# Текст для чтения
================================
Практика развития афро-азиатских и латиноамериканских стран в 1950-60-х гг. с жестокой очевидностью выявила слабость и даже порочность постулатов «идеальной» модернизации, и в конце названного периода последовал их решительный и всесторонний пересмотр. Общим его направлением сделался отказ от рецептов форсированной модернизации, вдохновляемых идеей «скачка», образом прямолинейной трассы в движении от «традиционности» к «современности». На смену пришло толкование этого перехода как длительной исторической эпохи, наполненной противоречивым соединением форм нового и старого. Вместо представления о прирожденном пороке стал утверждаться конструктивный подход к «традиционности», подразумевавший дифференциацию различных элементов традиции и возможность их частичного и избирательного использования в модернизационной стратегии.

Важное место в пересмотре заняли политические вопросы. Теоретиков модернизации по-человечески потрясла волна насилия, захлестнувшая многие районы развивающегося мира с началом движения к вожделенной «современности». Следовавшие здесь один за другим политические перевороты и социальные потрясения сопровождались многочисленными жертвами и отбрасывали развивающиеся страны далеко назад от идеальных целей. Обеспечение политического порядка и сохранение социальной стабильности начали осознаваться как высшие приоритеты в процессе развития. Эта установка и стала руководящей для профессора Хантингтона, а важность политического порядка, поиск способов его достижения и укрепления сделались лейтмотивом публикуемой книги.
================================
# Обязательные задания
**a.** Перечислите все разные слова, которые в тексте о теории модернизации заключены в кавычки-«елочки». Повторяющиеся слова назовите по одному разу.
**b.** Выпишите дословно отрывок из текста о теории модернизации: начните со слов, где есть «Практика развития афро-азиатских», и остановитесь после «в модернизационной стратегии.».

# Раздел данных
================================
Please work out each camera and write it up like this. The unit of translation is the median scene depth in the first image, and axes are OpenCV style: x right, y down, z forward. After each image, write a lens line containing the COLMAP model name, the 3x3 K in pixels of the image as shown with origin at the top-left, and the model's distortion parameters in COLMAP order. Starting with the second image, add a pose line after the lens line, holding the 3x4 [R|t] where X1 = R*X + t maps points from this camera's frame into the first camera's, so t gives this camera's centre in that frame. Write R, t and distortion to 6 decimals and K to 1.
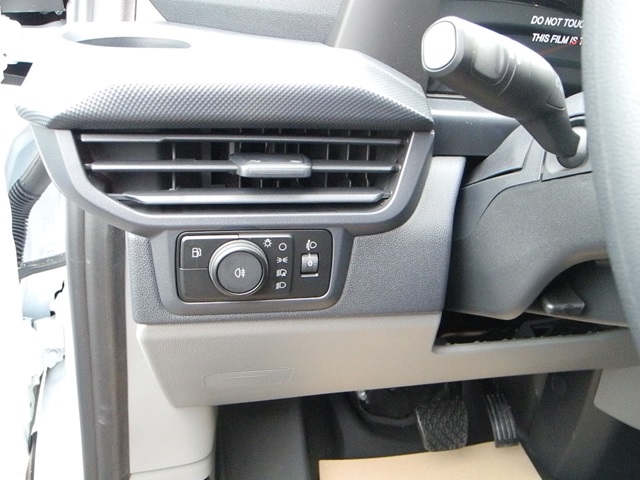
================================
# Ответы к упражнению
**a.** «идеальной», «скачка», «традиционности», «современности»

**b.**
Практика развития афро-азиатских и латиноамериканских стран в 1950-60-х гг. с жестокой очевидностью выявила слабость и даже порочность постулатов «идеальной» модернизации, и в конце названного периода последовал их решительный и всесторонний пересмотр. Общим его направлением сделался отказ от рецептов форсированной модернизации, вдохновляемых идеей «скачка», образом прямолинейной трассы в движении от «традиционности» к «современности». На смену пришло толкование этого перехода как длительной исторической эпохи, наполненной противоречивым соединением форм нового и старого. Вместо представления о прирожденном пороке стал утверждаться конструктивный подход к «традиционности», подразумевавший дифференциацию различных элементов традиции и возможность их частичного и избирательного использования в модернизационной стратегии.